The next inflation update will be on October 18 but given evidence from abroad, there is not much room for doubt that consumer prices kept growing at an unacceptable pace, or at least eased at a snail pace during the third quarter. Hence, as investors have largely priced in, the RBNZ will probably stay on its hawkish path this week, announcing its fifth 50 bps rate hike in a row. Such an action would put interest rates above the Fed funds rate.

FX intervention

The depreciation in the currency has come under the spotlight after Japan’s FX intervention. However, a similar response in New Zealand is less likely. Firstly, the RBNZ has a far smaller share of foreign reserves than its US, Asian and European peers. Secondly, other major currencies have been falling aggressively too, but the kiwi is still relatively cheaper against the greenback, the euro and the pound, keeping exports and tourism competitive in international markets.

Rate guidance in focus

Monetary divergence with the Fed, and hence the spread between the US and New Zealand 10-year government bond yields, is narrow. Therefore, unless a sudden change in global risks, and particularly in the slowing Chinese economy, happens, the central bank’s policy guidance could be the only factor to set the mood in kiwi/dollar in the shor term.

Futures markets are currently foreseeing three more 50bps rate increases to be delivered by February 2023 and expect the central bank to gear down to normal 25bps rate hikes afterwards.
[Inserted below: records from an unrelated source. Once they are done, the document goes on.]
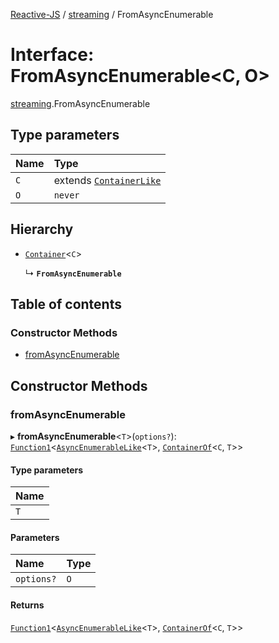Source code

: [Reactive-JS](../README.md) / [streaming](../modules/streaming.md) / FromAsyncEnumerable

# Interface: FromAsyncEnumerable<C, O\>

[streaming](../modules/streaming.md).FromAsyncEnumerable

## Type parameters

| Name | Type |
| :------ | :------ |
| `C` | extends [`ContainerLike`](containers.ContainerLike.md) |
| `O` | `never` |

## Hierarchy

- [`Container`](containers.Container.md)<`C`\>

  ↳ **`FromAsyncEnumerable`**

## Table of contents

### Constructor Methods

- [fromAsyncEnumerable](streaming.FromAsyncEnumerable.md#fromasyncenumerable)

## Constructor Methods

### fromAsyncEnumerable

▸ **fromAsyncEnumerable**<`T`\>(`options?`): [`Function1`](../modules/functions.md#function1)<[`AsyncEnumerableLike`](streaming.AsyncEnumerableLike.md)<`T`\>, [`ContainerOf`](../modules/containers.md#containerof)<`C`, `T`\>\>

#### Type parameters

| Name |
| :------ |
| `T` |

#### Parameters

| Name | Type |
| :------ | :------ |
| `options?` | `O` |

#### Returns

[`Function1`](../modules/functions.md#function1)<[`AsyncEnumerableLike`](streaming.AsyncEnumerableLike.md)<`T`\>, [`ContainerOf`](../modules/containers.md#containerof)<`C`, `T`\>\>
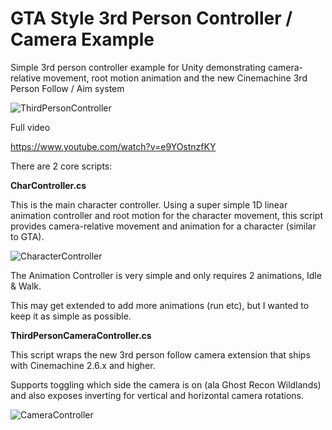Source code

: # GTA Style 3rd Person Controller / Camera Example
Simple 3rd person controller example for Unity demonstrating camera-relative movement, root motion animation and the new Cinemachine 3rd Person Follow / Aim system

![ThirdPersonController](/Docs/ThirdPersonController.gif)

Full video

https://www.youtube.com/watch?v=e9YOstnzfKY

There are 2 core scripts:

**CharController.cs**

This is the main character controller. Using a super simple 1D linear animation controller and root motion for the character movement, this script provides camera-relative movement and animation for a character (similar to GTA).

![CharacterController](/Docs/CharacterController.png)

The Animation Controller is very simple and only requires 2 animations, Idle & Walk.

This may get extended to add more animations (run etc), but I wanted to keep it as simple as possible.

**ThirdPersonCameraController.cs**

This script wraps the new 3rd person follow camera extension that ships with Cinemachine 2.6.x and higher.

Supports toggling which side the camera is on (ala Ghost Recon Wildlands) and also exposes inverting for vertical and horizontal camera rotations.

![CameraController](/Docs/CameraController.png)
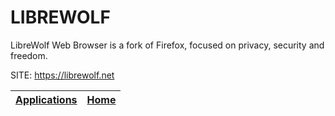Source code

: # LIBREWOLF

 LibreWolf Web Browser is a fork of Firefox, focused on privacy, security and freedom.
 
 SITE: https://librewolf.net

 | [Applications](https://portable-linux-apps.github.io/apps.html) | [Home](https://portable-linux-apps.github.io)
 | --- | --- |
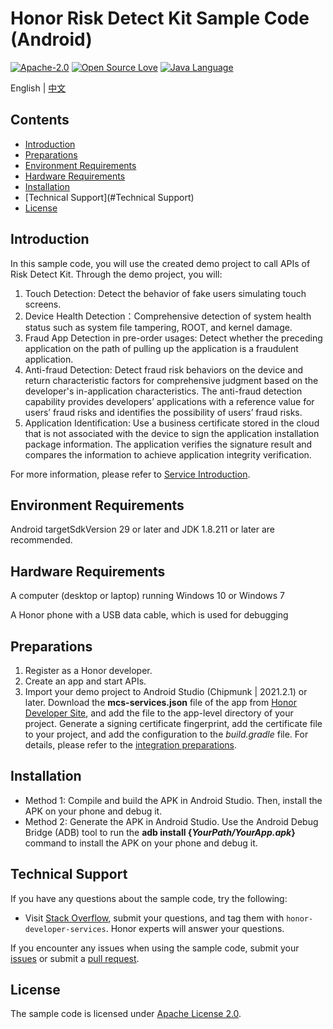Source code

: # Honor Risk Detect Kit Sample Code (Android)
[![Apache-2.0](https://img.shields.io/badge/license-Apache-blue)](http://www.apache.org/licenses/LICENSE-2.0)
[![Open Source Love](https://img.shields.io/static/v1?label=Open%20Source&message=%E2%9D%A4%EF%B8%8F&color=green)](https://developer.hihonor.com/demos/)
[![Java Language](https://img.shields.io/badge/language-java-green.svg)](https://www.java.com/en/)

English | [中文](README_ZH.md)

## Contents

 * [Introduction](#Introduction)
 * [Preparations](#Preparations)
 * [Environment Requirements](#Environment-Requirements)
 * [Hardware Requirements](#Hardware-Requirements)
 * [Installation](#Installation)
 * [Technical Support](#Technical Support)
 * [License](#License)

## Introduction

In this sample code, you will use the created demo project to call APIs of Risk Detect Kit. Through the demo project, you will:
1.	Touch Detection: Detect the behavior of fake users simulating touch screens.
2.	Device Health Detection：Comprehensive detection of system health status such as system file tampering, ROOT, and kernel damage.
3.	Fraud App Detection in pre-order usages: Detect whether the preceding application on the path of pulling up the application is a fraudulent application.
4.	Anti-fraud Detection: Detect fraud risk behaviors on the device and return characteristic factors for comprehensive judgment based on the developer's in-application characteristics. The anti-fraud detection capability provides developers’ applications with a reference value for users’ fraud risks and identifies the possibility of users’ fraud risks.
5.	Application Identification: Use a business certificate stored in the cloud that is not associated with the device to sign the application installation package information. The application verifies the signature result and compares the information to achieve application integrity verification.

For more information, please refer to [Service Introduction](https://test.developer.honor.com/cn/docs/11011/guides/introduction).

## Environment Requirements

Android targetSdkVersion 29 or later and JDK 1.8.211 or later are recommended.

## Hardware Requirements

A computer (desktop or laptop) running Windows 10 or Windows 7

A Honor phone with a USB data cable, which is used for debugging

## Preparations
1.	Register as a Honor developer.
2.	Create an app and start APIs.
3.	Import your demo project to Android Studio (Chipmunk | 2021.2.1) or later. Download the **mcs-services.json** file of the app from [Honor Developer Site](https://developer.honor.com/en/), and add the file to the app-level directory of your project. Generate a signing certificate fingerprint, add the certificate file to your project, and add the configuration to the *build.gradle* file. For details, please refer to the [integration preparations](https://developer.hihonor.com/xxx).


## Installation
* Method 1: Compile and build the APK in Android Studio. Then, install the APK on your phone and debug it.
* Method 2: Generate the APK in Android Studio. Use the Android Debug Bridge (ADB) tool to run the **adb install {*YourPath/YourApp.apk*}** command to install the APK on your phone and debug it.

## Technical Support

If you have any questions about the sample code, try the following:
- Visit [Stack Overflow](https://stackoverflow.com/questions/tagged/honor-developer-services?tab=Votes), submit your questions, and tag them with `honor-developer-services`. Honor experts will answer your questions.

If you encounter any issues when using the sample code, submit your [issues](https://github.com/HONORDevelopers/Risk-Detect-demo/issues) or submit a [pull request](https://github.com/HONORDevelopers/Risk-Detect-demo/pulls). 

## License
The sample code is licensed under [Apache License 2.0](http://www.apache.org/licenses/LICENSE-2.0).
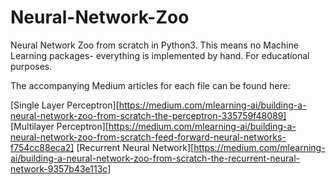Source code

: # Neural-Network-Zoo
Neural Network Zoo from scratch in Python3. 
This means no Machine Learning packages- everything is implemented by hand.
For educational purposes.

The accompanying Medium articles for each file can be found here:

[Single Layer Perceptron][https://medium.com/mlearning-ai/building-a-neural-network-zoo-from-scratch-the-perceptron-335759f48089]
[Multilayer Perceptron][https://medium.com/mlearning-ai/building-a-neural-network-zoo-from-scratch-feed-forward-neural-networks-f754cc88eca2]
[Recurrent Neural Network][https://medium.com/mlearning-ai/building-a-neural-network-zoo-from-scratch-the-recurrent-neural-network-9357b43e113c]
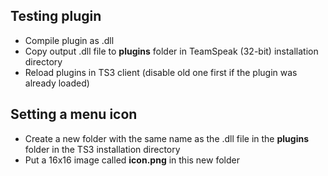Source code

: ## Testing plugin

- Compile plugin as .dll
- Copy output .dll file to **plugins** folder in TeamSpeak (32-bit) installation directory
- Reload plugins in TS3 client (disable old one first if the plugin was already loaded)


## Setting a menu icon

- Create a new folder with the same name as the .dll file in the **plugins** folder in the TS3 installation directory
- Put a 16x16 image called **icon.png** in this new folder
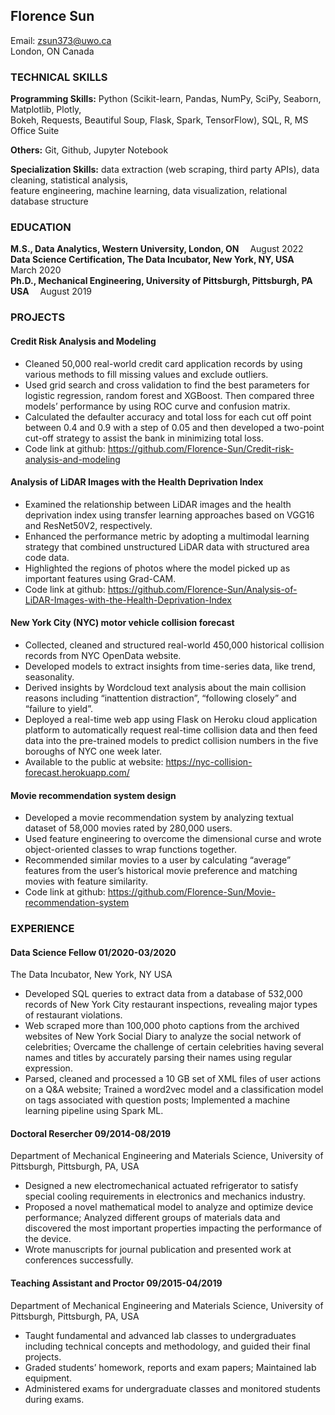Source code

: ## Florence Sun

Email: zsun373@uwo.ca<br/>
London, ON Canada

### TECHNICAL SKILLS

**Programming Skills:** 
Python (Scikit-learn, Pandas, NumPy, SciPy, Seaborn, Matplotlib, Plotly,<br/> 
Bokeh, Requests, Beautiful Soup, Flask, Spark, TensorFlow), SQL, R, MS Office Suite

**Others:**
Git, Github, Jupyter Notebook

**Specialization Skills:**
data extraction (web scraping, third party APIs), data cleaning, statistical analysis, <br/>
feature engineering, machine learning, data visualization, relational database structure 



### EDUCATION

**M.S., Data Analytics, Western University, London, ON**&emsp; August 2022<br/>
**Data Science Certification, The Data Incubator, New York, NY, USA**&emsp; March 2020<br/>
**Ph.D., Mechanical Engineering, University of Pittsburgh, Pittsburgh, PA USA**&emsp; August 2019                        


### PROJECTS

#### Credit Risk Analysis and Modeling
- Cleaned 50,000 real-world credit card application records by using various methods to fill missing values and exclude outliers.
- Used grid search and cross validation to find the best parameters for logistic regression, random forest and XGBoost. Then compared three models’ performance by using ROC curve and confusion matrix.
- Calculated the defaulter accuracy and total loss for each cut off point between 0.4 and 0.9 with a step of 0.05 and then developed a two-point cut-off strategy to assist the bank in minimizing total loss. 
- Code link at github: https://github.com/Florence-Sun/Credit-risk-analysis-and-modeling

#### Analysis of LiDAR Images with the Health Deprivation Index
- Examined the relationship between LiDAR images and the health deprivation index using transfer learning approaches based on VGG16 and ResNet50V2, respectively.
- Enhanced the performance metric by adopting a multimodal learning strategy that combined unstructured LiDAR data with structured area code data.
- Highlighted the regions of photos where the model picked up as important features using Grad-CAM.
- Code link at github: https://github.com/Florence-Sun/Analysis-of-LiDAR-Images-with-the-Health-Deprivation-Index

#### New York City (NYC) motor vehicle collision forecast 
- Collected, cleaned and structured real-world 450,000 historical collision records from NYC OpenData website.
- Developed models to extract insights from time-series data, like trend, seasonality.
- Derived insights by Wordcloud text analysis about the main collision reasons including “inattention distraction”, “following closely” and “failure to yield”. 
- Deployed a real-time web app using Flask on Heroku cloud application platform to automatically request real-time collision data and then feed data into the pre-trained models to predict collision numbers in the five boroughs of NYC one week later. 
- Available to the public at website: https://nyc-collision-forecast.herokuapp.com/ 

#### Movie recommendation system design
- Developed a movie recommendation system by analyzing textual dataset of 58,000 movies rated by 280,000 users.
- Used feature engineering to overcome the dimensional curse and wrote object-oriented classes to wrap functions together. 
- Recommended similar movies to a user by calculating “average” features from the user’s historical movie preference and matching movies with feature similarity.
- Code link at github: https://github.com/Florence-Sun/Movie-recommendation-system

### EXPERIENCE

#### Data Science Fellow    01/2020-03/2020
The Data Incubator, New York, NY USA<br/>
- Developed SQL queries to extract data from a database of 532,000 records of New York City restaurant inspections, revealing major types of restaurant violations.
- Web scraped more than 100,000 photo captions from the archived websites of New York Social Diary to analyze the social network of celebrities; Overcame the challenge of certain celebrities having several names and titles by accurately parsing their names using regular expression. 
- Parsed, cleaned and processed a 10 GB set of XML files of user actions on a Q&A website; Trained a word2vec model and a classification model on tags associated with question posts; Implemented a machine learning pipeline using Spark ML. 

#### Doctoral Resercher  09/2014-08/2019
Department of Mechanical Engineering and Materials Science, University of Pittsburgh, Pittsburgh, PA, USA
-	Designed a new electromechanical actuated refrigerator to satisfy special cooling requirements in electronics and mechanics industry. 
-	Proposed a novel mathematical model to analyze and optimize device performance; Analyzed different groups of materials data and discovered the most important properties impacting the performance of the device.
-	Wrote manuscripts for journal publication and presented work at conferences successfully.

#### Teaching Assistant and Proctor  09/2015-04/2019
Department of Mechanical Engineering and Materials Science, University of Pittsburgh, Pittsburgh, PA, USA
- Taught fundamental and advanced lab classes to undergraduates including technical concepts and methodology, and guided their final projects. 
-	Graded students’ homework, reports and exam papers; Maintained lab equipment.
-	Administered exams for undergraduate classes and monitored students during exams.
Strikingly, the RBNZ chief Adrian Orr admitted that although some work still needs to be done, the “tightening cycle is very mature”, increasing speculation that the central bank could soon change course.

On the other hand, a majority of economists including the Westpac Banking corporation, have recently revised their 2023 rate forecasts upwards to 4.5-4.75% and higher than the RBNZ’s projected terminal rate of 4.10%, citing the resilience in the economy and the potential secondary inflation pressures that may subsequently emerge. Indeed, the surprisingly strong Q2 GDP growth numbers, the robust labor market, and the improvement in profit expectations and business activities suggest that the economy can still afford higher-debt service costs.

However, sectors such as the property market will need careful monitoring given the high household debt to income if rates keep spiraling higher. According to Westpac, nationwide housing prices dropped by 9.0% since last November. and the flattening trajectory in retail spending is already signaling more softness ahead. Note wage growth is still sluggish when compared to inflation.

NZD/USD

Hence, with investors getting conflicting signals about the path of monetary tightening in 2023, the kiwi might appear vulnerable to any tweaks in the RBNZ’s language. If the central bank sees the terminal rate peak higher than previously thought and plays down the risk of a cooling housing market, kiwi/dollar could extend its recovery above the nearby resistance of 0.5724 and towards the 20-day simple moving average (SMA) at 0.5900. Higher, traders will look for a break above the 0.6000 mark.

Alternatively, if policymakers show concerns about the global economic conditions, judging that monetary tightening has done enough for inflation to stabilize over the next year, the pair will push for a close below the crucial support of 0.5627. The 2020 trough of 0.5468 may come on the radar in the event of steeper declines.